UN ENTRETIEN, QUELQUE PART DANS LA CHALEUR DE L'ÉTÉ #2

"(...)  Adam Foster lui sourit largement, amusé et narquois : « Tiens, Jean Anouilh en jupons ! J'attendais une souillon pour remplacer ma vieille cuisinière, et voici que Colette entre en scène. »
Gaby suffoqua sous l'insulte. Elle voulut quitter la pièce mais le gros majordome bloquait le passage, posté dans l'embrasure de la porte. Lui aussi était hilare. La jeune femme perdit contenance et énonça sottement : « laissez-moi passer, mon ami m'attend en bas ! »
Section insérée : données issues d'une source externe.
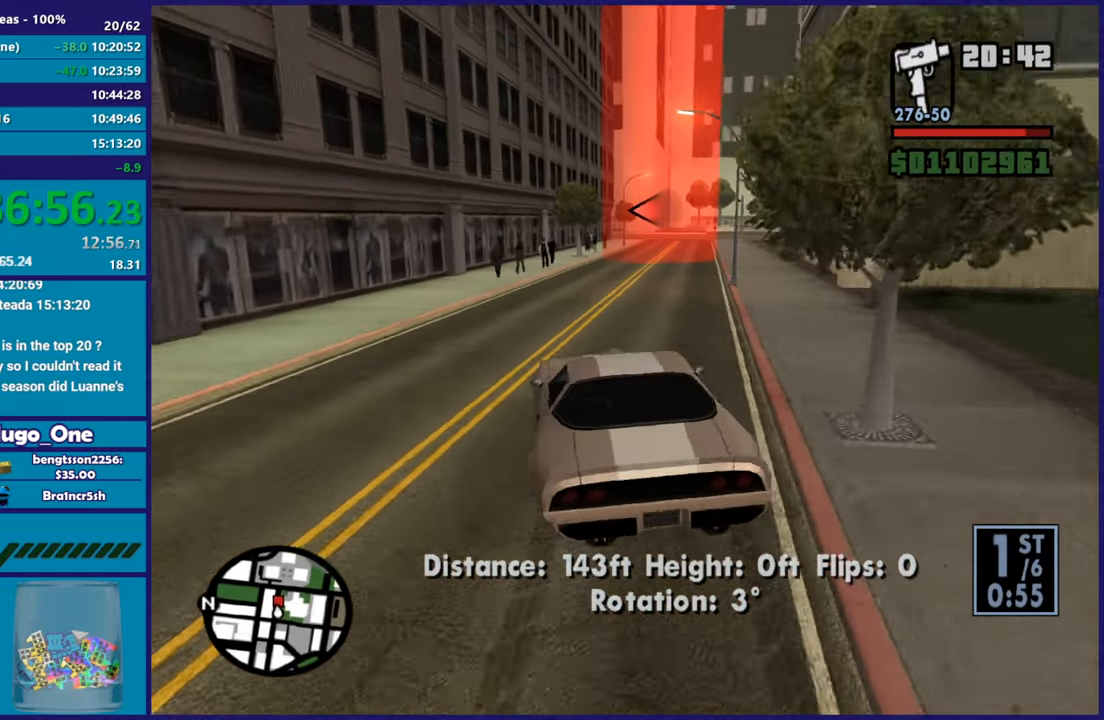
Gameplay with a controller (Xbox layout); each line is a JSON object with the inputs held at the frame after it. "button_events" lists button changes between this image and that frame as [ms after this image, input, new state], when the widget could be followed in between (sticks are given only as held states). This document gives stick clicks only as held states, not as events.
{"buttons": ["R2"], "left_stick": "up-left", "right_stick": "center"}
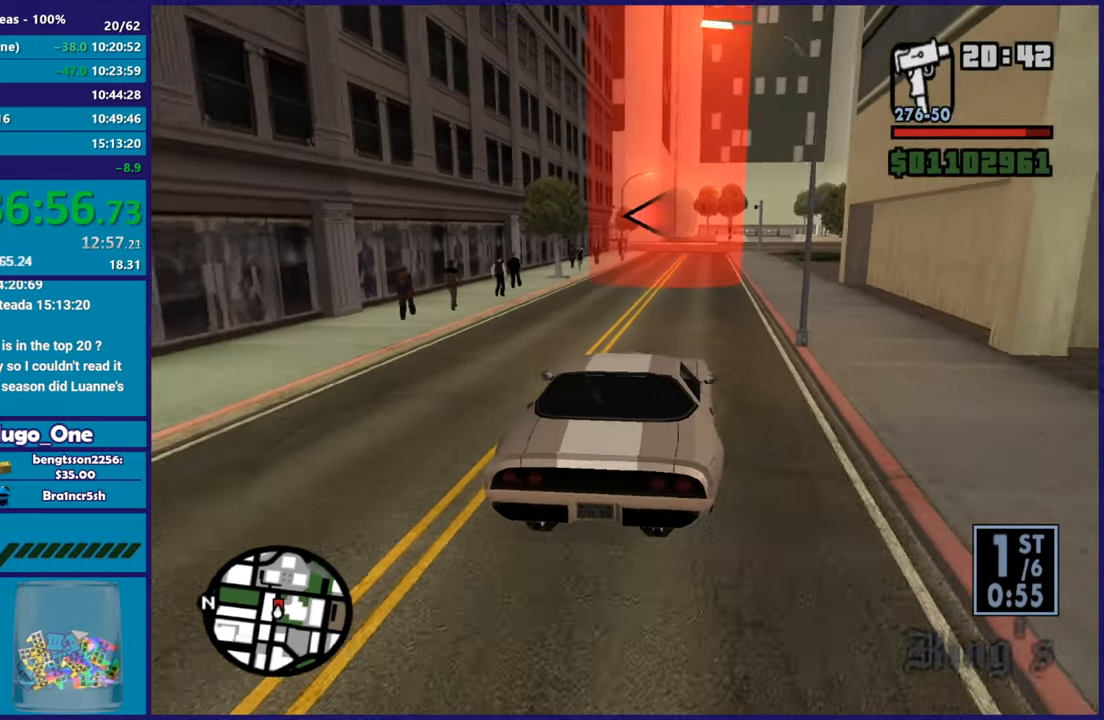
{"buttons": ["R2"], "left_stick": "down-right", "right_stick": "center", "button_events": []}
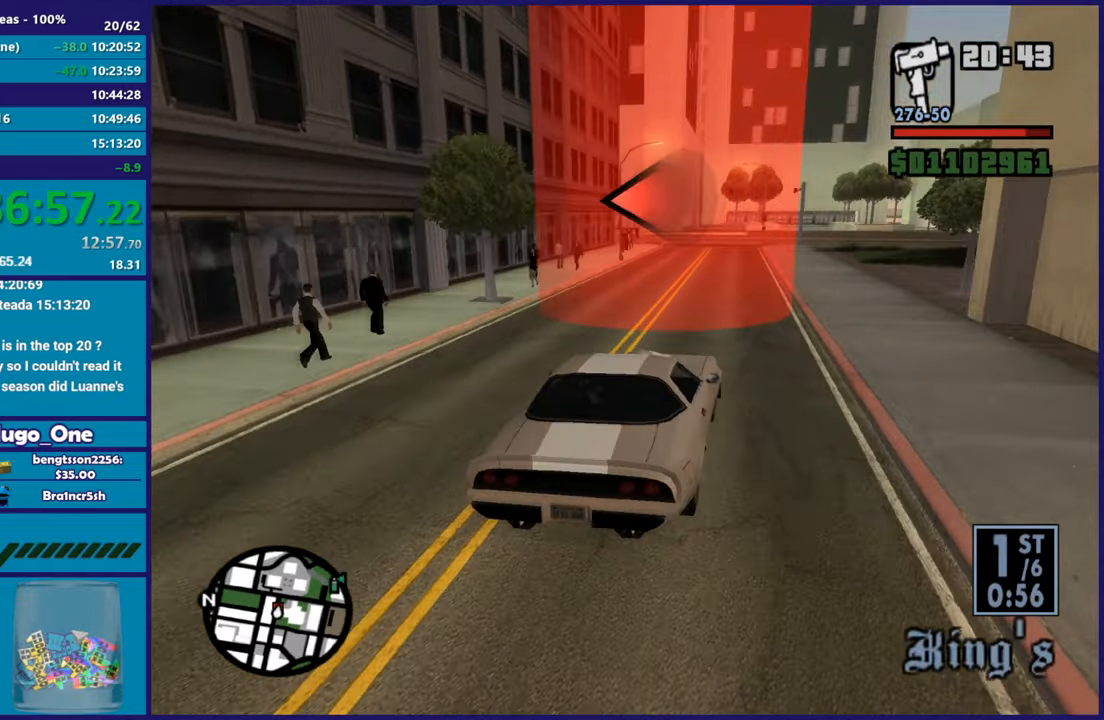
{"buttons": ["R2"], "left_stick": "down-left", "right_stick": "down-left"}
Les deux Américains rirent bruyamment. La honte lui donna une sorte de nausée.
Elle fixa le ventre du domestique comme si elle attendait qu'un passage secret s'ouvrit à cet endroit précisément. Elle continua en menaçant à voix forte sous l'effet de la panique jusqu'à ce que Foster mette un terme à son esclandre.
« Bon, ça suffit, Sarrasin ! Fermez-la et venez ici. »
L'injonction la cueillit comme un claquement de fouet sur la croupe d'un cheval et elle se retourna avec maladresse, bousculant le majordome qui recula d'un pas, toujours hilare.
« Non, je veux partir ! Cet entretien est terminé. »
Ses oreilles bourdonnaient et ses mâchoires lui faisaient mal.
Adam Foster se radoucit et ôta les pieds de son bureau d'une poussée.
« Je vous en prie, ne m'obligez pas à vous présenter des excuses ; ça, c'est bon pour les faibles. »
Puis il s'agaça contre le sous-fifre qui avait repris sa faction dans l'embrasure.
« Foutez le camp, Hastings ! Vous impressionnez défavorablement la demoiselle. »
Le domestique lui lança le regard d'un homme souffrant et s'effaça en silence.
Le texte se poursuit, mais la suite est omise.